> [TASK] Reproduce verbatim the lines of the data below, beginning with the line that contains "Rank the categories" and continuing through the line that contains "Kazakhstan, Nepal, Sri".

> [ENTRIES PROVIDED]
**********

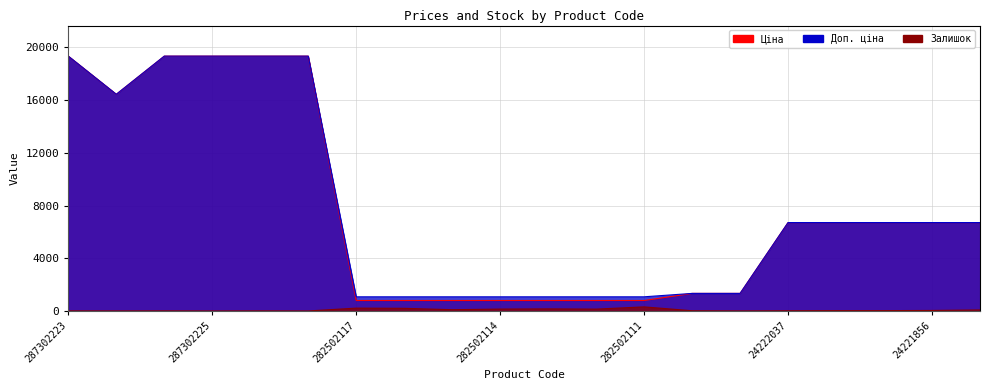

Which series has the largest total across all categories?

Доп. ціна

**********

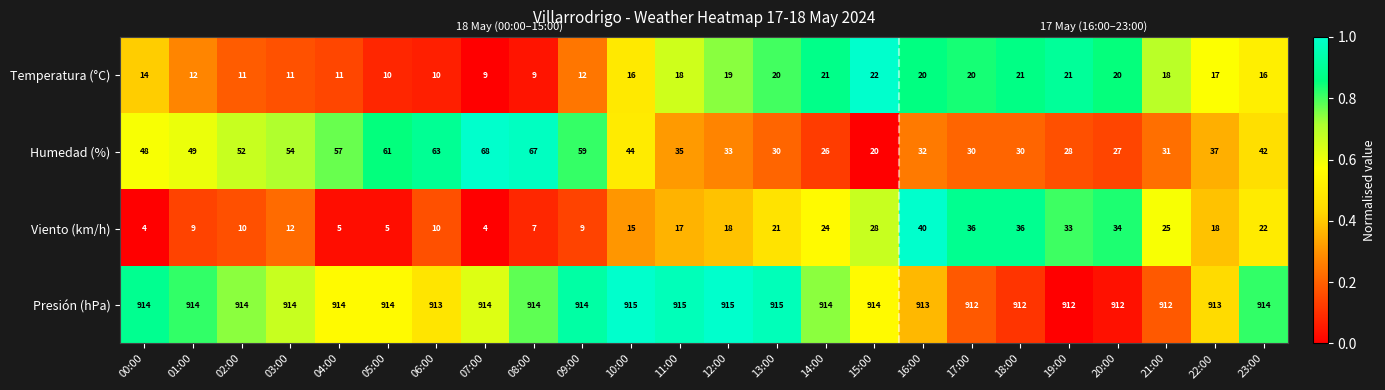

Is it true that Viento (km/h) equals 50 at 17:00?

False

**********

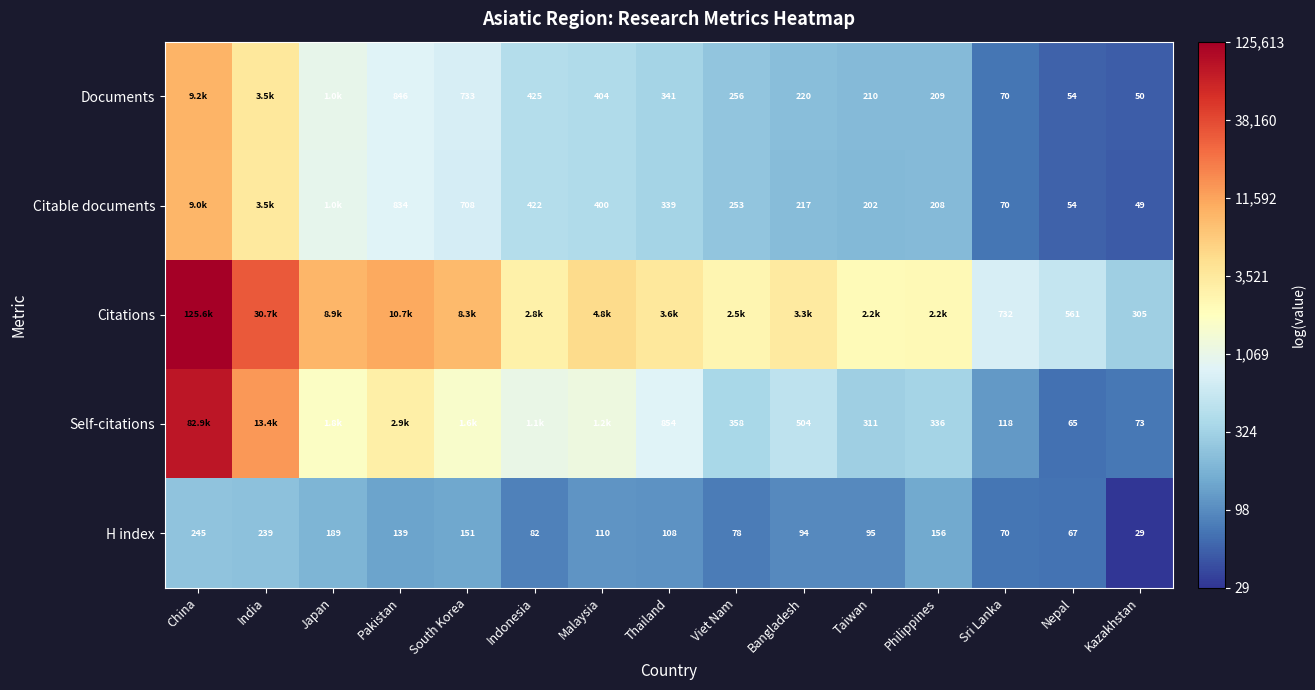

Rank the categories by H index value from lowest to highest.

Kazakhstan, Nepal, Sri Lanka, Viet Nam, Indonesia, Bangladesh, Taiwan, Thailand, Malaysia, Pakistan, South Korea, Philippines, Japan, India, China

**********

> [ANSWER]
Rank the categories by H index value from lowest to highest.

Kazakhstan, Nepal, Sri Lanka, Viet Nam, Indonesia, Bangladesh, Taiwan, Thailand, Malaysia, Pakistan, South Korea, Philippines, Japan, India, China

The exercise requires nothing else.